Oireachtas Joint and Select Committees
Tuesday, 20 June 2017
Joint Oireachtas Committee on Agriculture, Food and the Marine
Sea-Fisheries (Amendment) Bill 2017 and Fish Quotas: Discussion
On that basis, I would not have supported the old agreement and I certainly would not support putting something similar in place.
There was no consultation on this issue at all. It is a new Bill. It is very wide-ranging. Owned and operated in Northern Ireland means that anyone in the EU with a vessel or number of vessels, a conglomerate, could technically set up a company in Northern Ireland and have full access to our six-mile limit. One must remember that our own pelagic vessels are excluded, they have to stay out at 12 miles. There are vessels in the north west, for example, that fish under the cod recovery system. They have a track record between 2005 and 2008, and only they can fish when they leave the pier at Greencastle, for example. This Bill, as currently drafted, would allow vessels from Northern Ireland that do not have that track record to fish in the Irish Sea and in area 6A, putting most of our fleet at a disadvantage.
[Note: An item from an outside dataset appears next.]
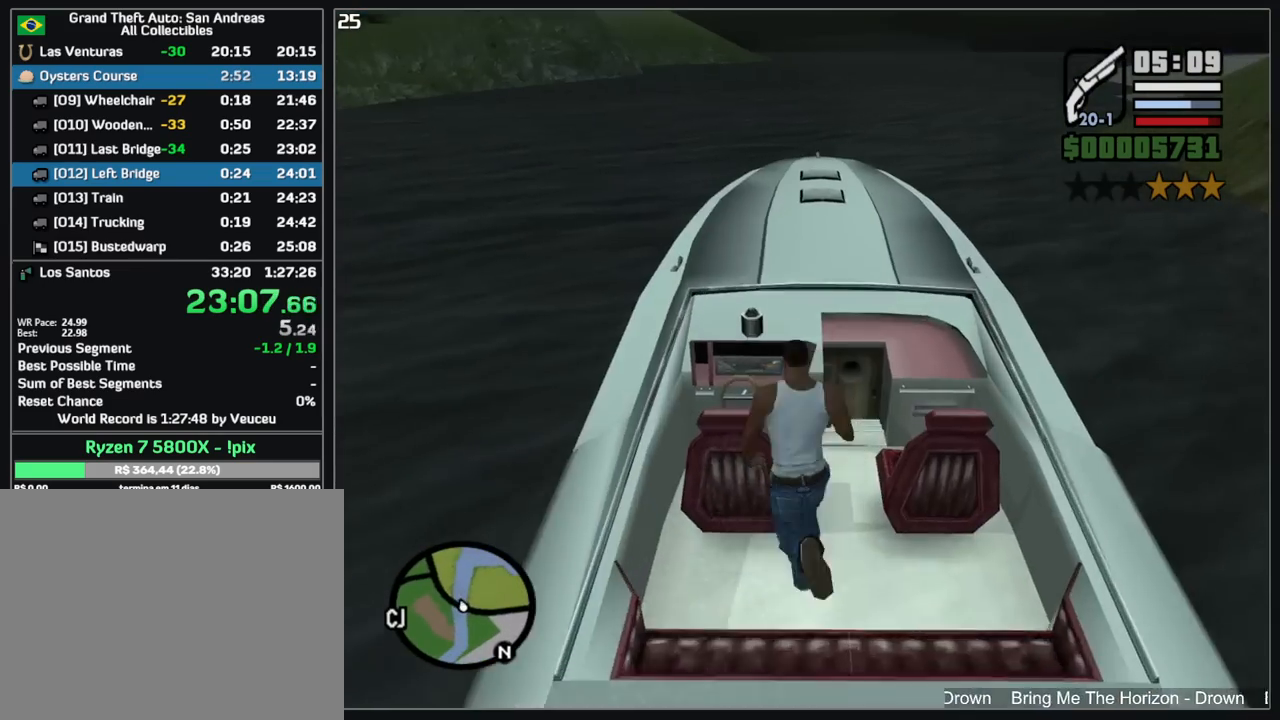
{"keys": ["w"], "mouse": [], "events": [[200, "w", "down"]]}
We are talking about Brexit here. Brexit is under way. We need access to UK waters, at least 40% of our quota is fished there. That is a lot of our quota. We cannot start giving away our poker chips in advance, we need something to negotiate with. That is an important area of water. There are some vessels from Northern Ireland that want to fish prawns in Dundalk Bay, for example. They will want that. I do not mind if Ireland gives it to them two years out from now, with consultation and with proper strategic thinking around why we are doing it. We need to get something for this. We are either talking about stakeholders and the national interest or about political interest. I am only interested in the former.
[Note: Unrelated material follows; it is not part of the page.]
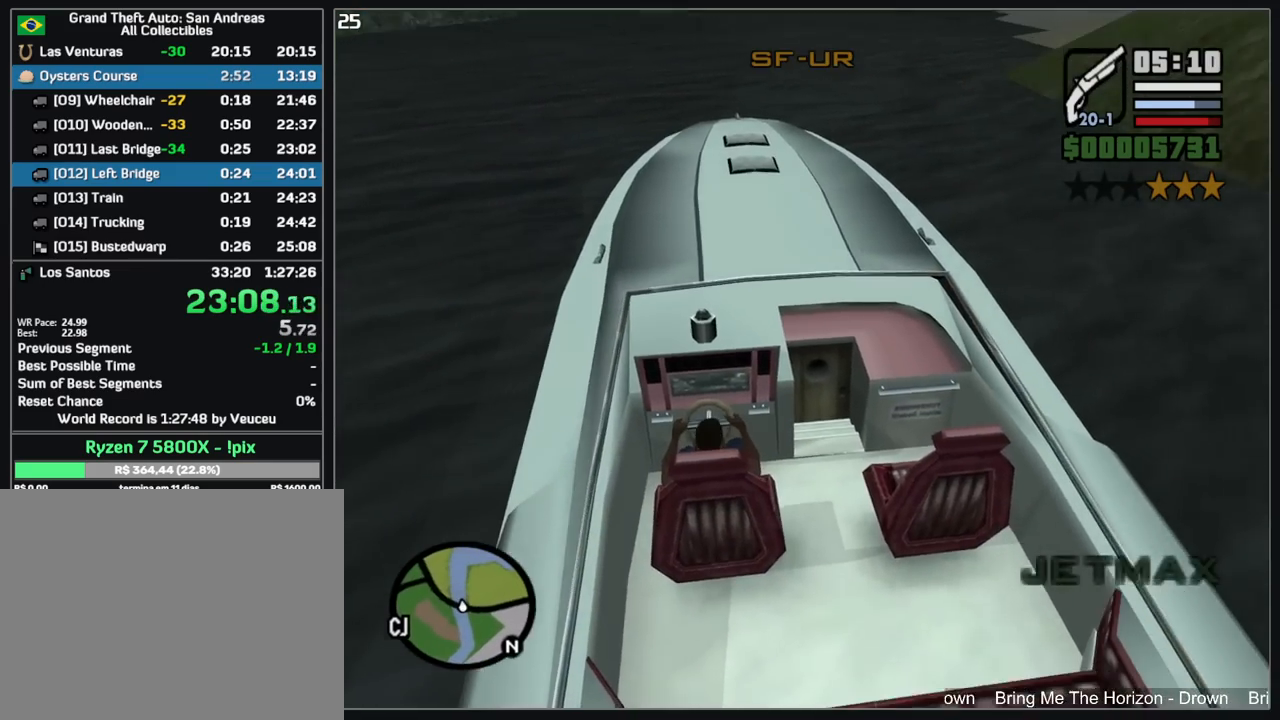
{"keys": ["w"], "mouse": [], "events": []}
Senator Mac Lochlainn's was a loaded question and a difficult one. This meeting is publicly broadcast. Going back a couple of years, we had a penalty points system for fishing vessels as part of EU legislation, a control regulation. Technically it was something similar to the penalty points system for driving offences. It was very pernicious in that one was awarded the points before going to court. The way the legislation was drafted, one still retained the points even if one was exonerated by one's peers in court. That was bad enough but after the structural instrument was struck down and they came up with another structural instrument which was more or less the same thing again. They did not learn from what happened the first time. As an industry, myself and my colleagues were psychologically very deflated that our own State would impose such legislation on us. They had to have a penalty points system and I would accept that if it was after one had been tried and convicted. Penalty points are coming back on the agenda. I have heard whispers that there will be a political engagement process. What is happening around this Bill has probably run a flag up a pole in this regard and the Department and maybe a Minister or two are thinking that they need to engage. I would not go so far as to say that everything is deliberate but there has been a lack of engagement with us. It might be a recommendation from this committee that when a Bill is being drafted, while the Attorney General is involved as is the Department and they have a drafting committee, it would be an idea if at least somebody from the industry with expertise could go on to that committee to say when things do not make sense or will not work. There are probably a lot more experts on the outside that have to deal with the issues than there are on the inside creating them for us.